Toutes ces rumeurs enfiévraient les jeunes têtes de Saint-Yves. Il y avait surtout ces mots, si nouveaux et si exaltants, de liberté et d’indépendance. Gilles, pour sa part, en regagnant Vannes avec un cœur plein d’amertume, les avait reçus comme une eau fraîche après une journée de chaleur torride. L’aventure de ce La Fayette ; il en rêvait et, hormis Judith, il n’existait pas au monde d’être humain qu’il souhaitât plus ardemment approcher que cet homme-là. Aussi trouva-t-il le Nantais passionnant dès l’instant où Jean-Pierre eut prononcé les mots magiques : Amérique et Insurgents.

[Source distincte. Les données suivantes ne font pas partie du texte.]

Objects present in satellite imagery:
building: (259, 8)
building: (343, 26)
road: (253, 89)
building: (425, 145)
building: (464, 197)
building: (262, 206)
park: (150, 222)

— Dieu que ces jeunes gens sont pressés ! soupira le Nantais en vidant son gobelet d’un seul coup. J’allais y venir. Mais d’abord comment t’appelles-tu, toi, le nouveau ?
— Gilles Goëlo !
— Eh bien ! sache, mon garçon, qu’il existe, à Nantes, des hommes qui croient à la libération des Américains et qui sont décidés à tout pour les y aider. Le plus important d’entre eux est un seigneur puissamment riche, grand armateur nantais, maître des Eaux et Forêts de France, possesseur d’un château royal, ami personnel de ce Monsieur Franklin qui, à Paris, habite son superbe hôtel… et il est mon maître ! ajouta-t-il avec un orgueil qui laissait entendre qu’au fond, parmi tous ces titres impressionnants, c’était encore le dernier qui était le plus important. Ce seigneur, qui a voué une grande partie de sa fortune à celle des Insurgents, arme actuellement, dans le port de Nantes, le plus grand de ses navires à destination de Boston. Tous les jeunes gens de cœur qui souhaitent se dévouer à une noble cause tout en courant l’aventure et en posant les jalons de leur fortune peuvent y trouver place. Et j’ai été spécialement chargé de choisir, dans la région, ceux qui me paraissent les plus dignes d’un si grand destin… Voulez-vous en être ?
— Je ne désire rien de mieux, répondit Gilles, mais pourquoi vous tenez-vous dans cette taverne où, entre nous soit dit, les gens convenables sont rares ? Vous avez l’air de vous cacher ! Que n’allez-vous au Chapeau Rouge, ou au Dauphin Couronné et ne faites-vous proclamer par les crieurs publics l’offre de votre maître ? Au fait, comment s’appelle-t-il ? Je ne me souviens pas de vous avoir entendu prononcer son nom.